If you’re ever in Savannah and you see this sign, you are close to the spot where “the weeping time” happened.
This episode took place at a racetrack in Savannah, Georgia. During the two-day auction, rain fell continuously almost as though the heavens were crying. So, too, tears fell from several of the 436 men, women, and children who were auctioned off. The sale would thereafter be known as “the weeping time.”

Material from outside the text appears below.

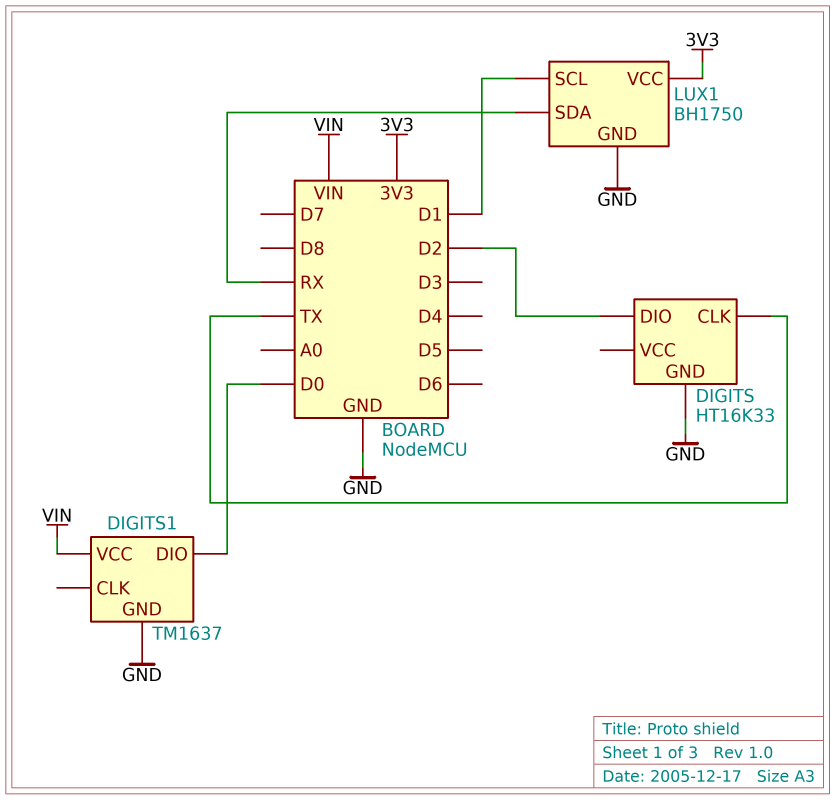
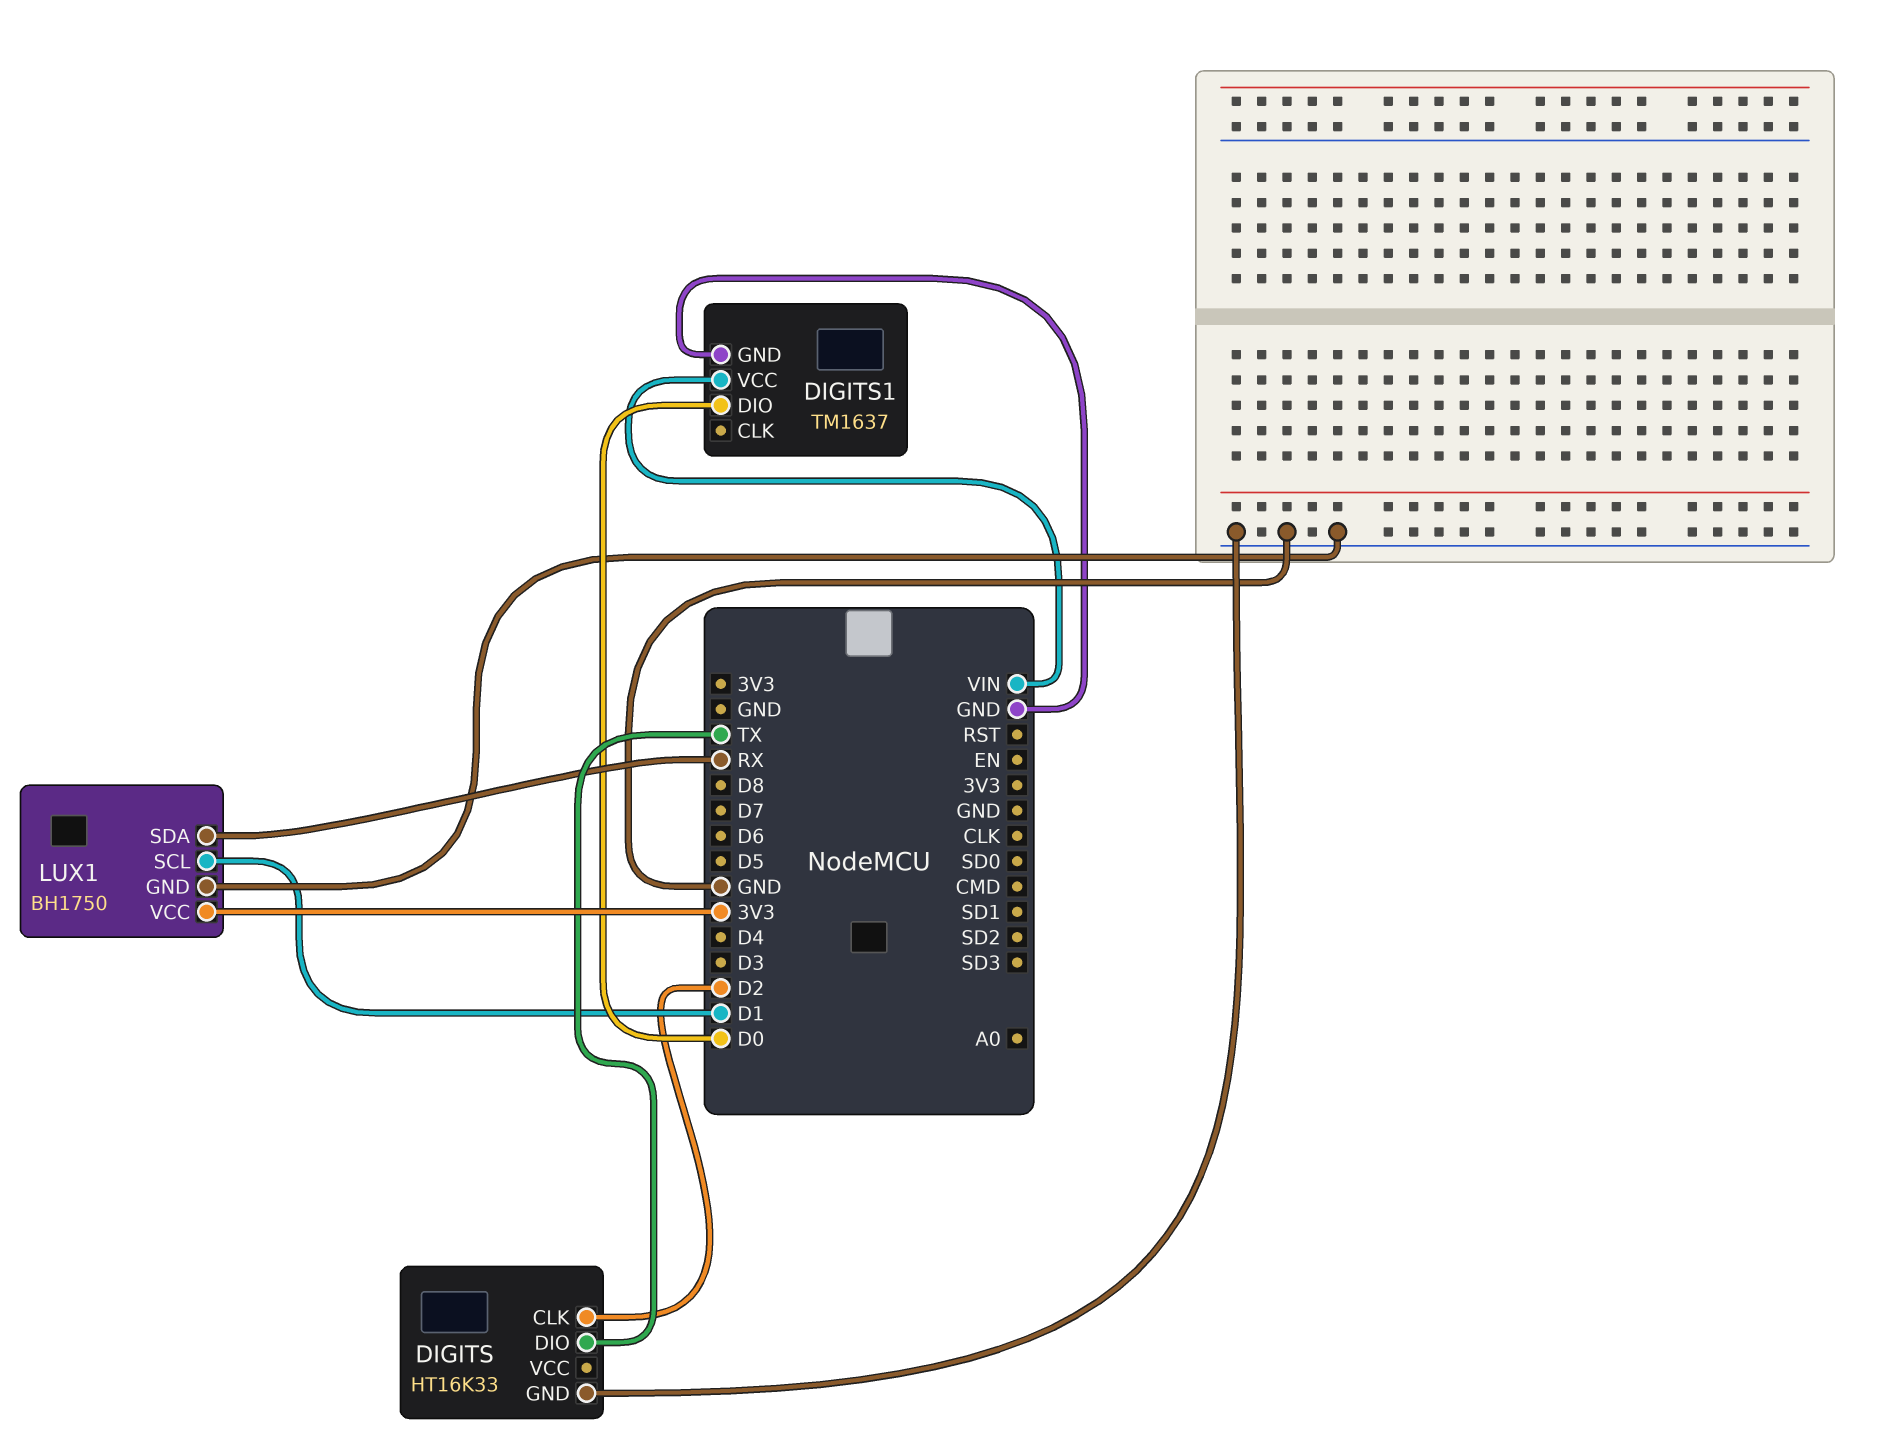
DIGITS pin CLK: TX -> D2
DIGITS pin DIO: D2 -> TX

The Slave-owner, Pierce Butler and his brother John, had inherited the family’s Georgia plantations some twenty years earlier. But Pierce had squandered away his portion of the inheritance, losing a rumored $700,000; and was deeply in debt. Management of Pierce Butler’s estate was transferred to trustees. The trustees sold off Butler’s Philadelphia mansion for $30,000 and other Butler properties. But it was not enough to satisfy creditors or ensure that Butler would continue to live in luxury. So the Georgia plantations and their “moveable” property,their slaves, were next.

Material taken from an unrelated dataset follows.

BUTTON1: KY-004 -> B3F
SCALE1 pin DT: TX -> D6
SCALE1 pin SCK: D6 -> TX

The two-day sale netted $303,850, in 1859. The highest price paid for one family a mother and her five grown children was $6,180. The highest price for one individual was $1,750. The lowest price for any one slave was $250. Soon after the last slave was sold, the rain stopped. Champagne bottles popped in celebration. And Pierce Butler, once again wealthy, made a trip to southern Europe before returning home to Philadelphia.
There are no traces of the racetrack where this happened. The only monument to this piece of history is a steel marker a few miles outside Savannah, erected by the city and the Georgia Historical Society in 2007. The marker stands not at the actual site of the sale, which is now a lumber company next to an elementary school, but a quarter mile away in a tiny park.